GIVEN DATA
★ ★ ★ ★ ★ ★ ★
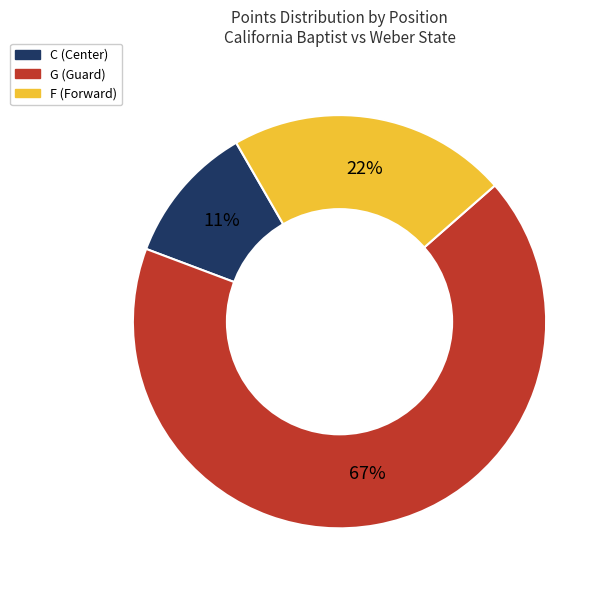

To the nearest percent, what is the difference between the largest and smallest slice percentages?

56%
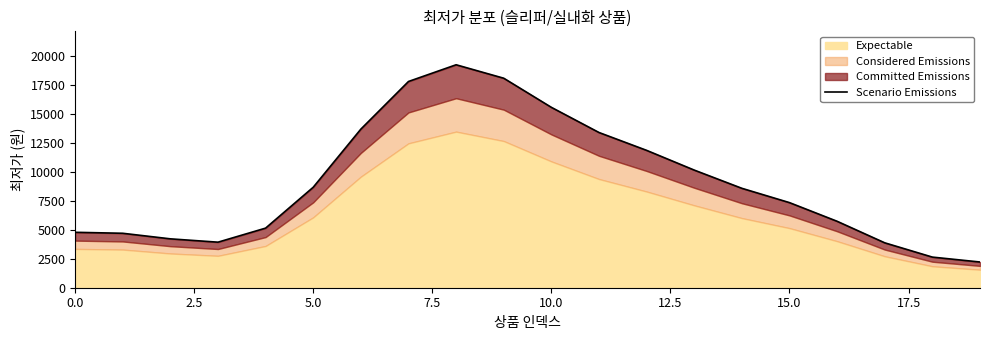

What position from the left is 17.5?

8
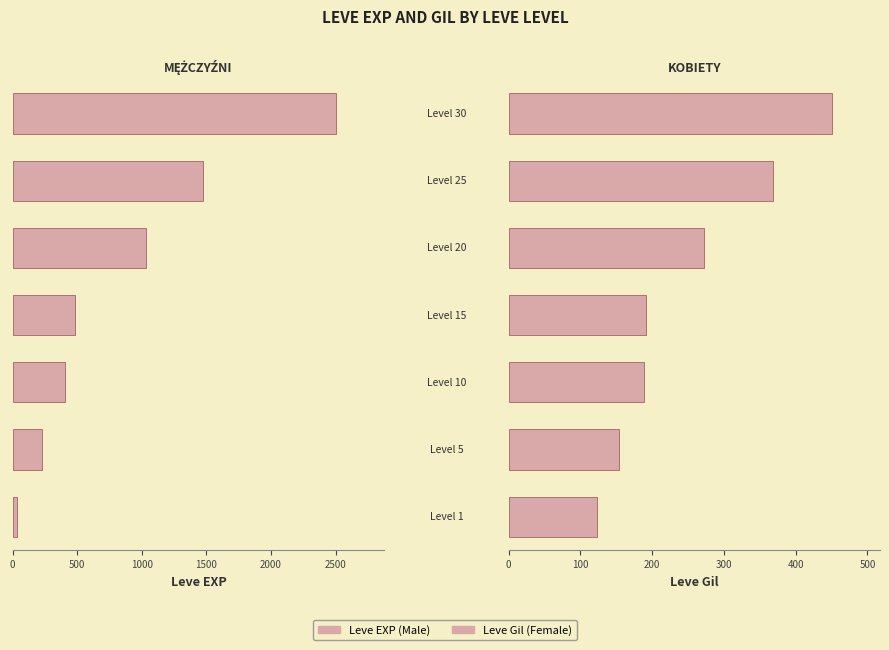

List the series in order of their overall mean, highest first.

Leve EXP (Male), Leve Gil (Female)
★ ★ ★ ★ ★ ★ ★
ABOUT THIS TASK
Copy out every line of the material above word for word, omitting the pictures.

SOLUTION FOR THIS EXERCISE
To the nearest percent, what is the difference between the largest and smallest slice percentages?

56%

What position from the left is 17.5?

8

List the series in order of their overall mean, highest first.

Leve EXP (Male), Leve Gil (Female)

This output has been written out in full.